Extraction: How to position span elements?
Hi,
after extraction, we sometimes have elements like these, where there is a parent with Text (here "NO") and a child which contains a part of the text, with different font properties (here "2", which should be "N2O" if combined). My question is: How can one combine such an inline element at the right position in the text-flow?
In the docs (Extract API | How Tos | PDF Extract API | Adobe PDF Services) I see:
Text: Text for the element in UTF-8 format, only reported for text elements. When inline elements are reported separately from parent block element, then this value has references to those inline elements.
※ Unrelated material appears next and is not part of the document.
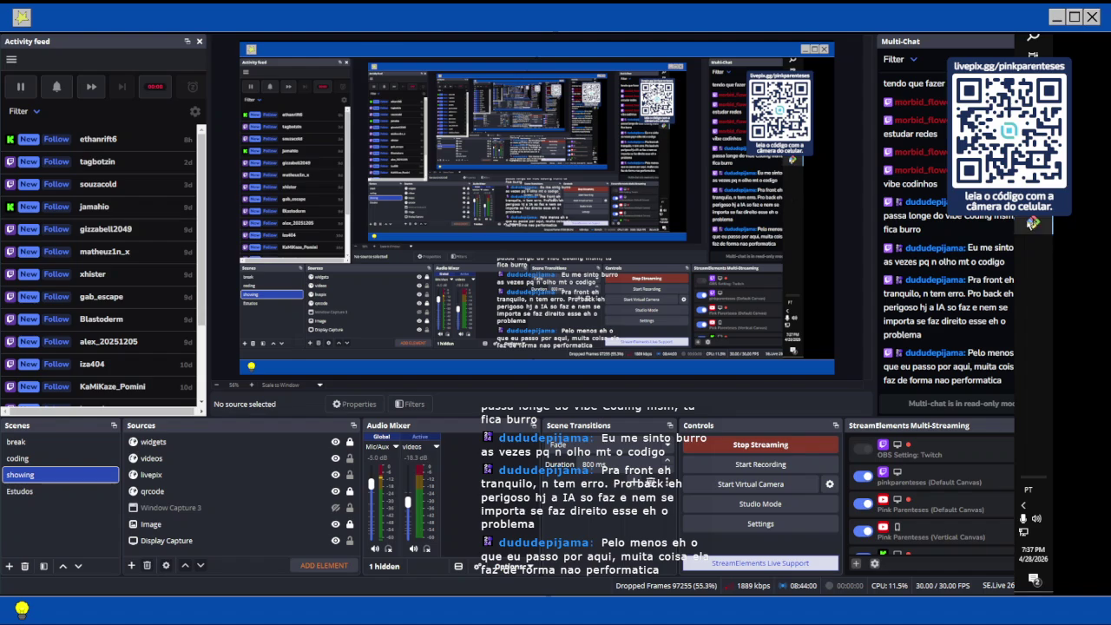
pyautogui.press('alt+Tab')
pyautogui.click(182, 189)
How can I see such a reference to the inline element? Or is this meant differently?
...
{
"Bounds": [
211.8,
333.0,
222.9,
398.5
],
"Font": {
"alt_family_name": "Times",
"embedded": true,
"encoding": "MacRomanEncoding",
"family_name": "Times",
"font_type": "Type1",
"italic": false,
"monospaced": false,
"name": "...+Times-Roman",
"subset": true,
"weight": 400
},
"HasClip": true,
"ObjectID": 93,
"Page": 0,
"Path": "//Document/Sect/P[15]/Sub[3]",
"Rotation": 90.0,
"Text": "NO ",
"TextSize": 9.2,
"attributes": {
"Placement": "Block"
}
},
{
"Bounds": [
215.7,
339.7,
222.9,
344.5
],
"Font": {
"alt_family_name": "Times",
"embedded": true,
"encoding": "MacRomanEncoding",
"family_name": "Times",
"font_type": "Type1",
"italic": false,
"monospaced": false,
"name": "...+Times-Roman",
"subset": true,
"weight": 400
},
"HasClip": true,
"ObjectID": 94,
"Page": 0,
"Path": "//Document/Sect/P[15]/Sub[3]/StyleSpan",
"Rotation": 90.0,
"Text": "2 ",
"TextSize": 6.4,
"attributes": {
"TextPosition": "Sup"
}
}
...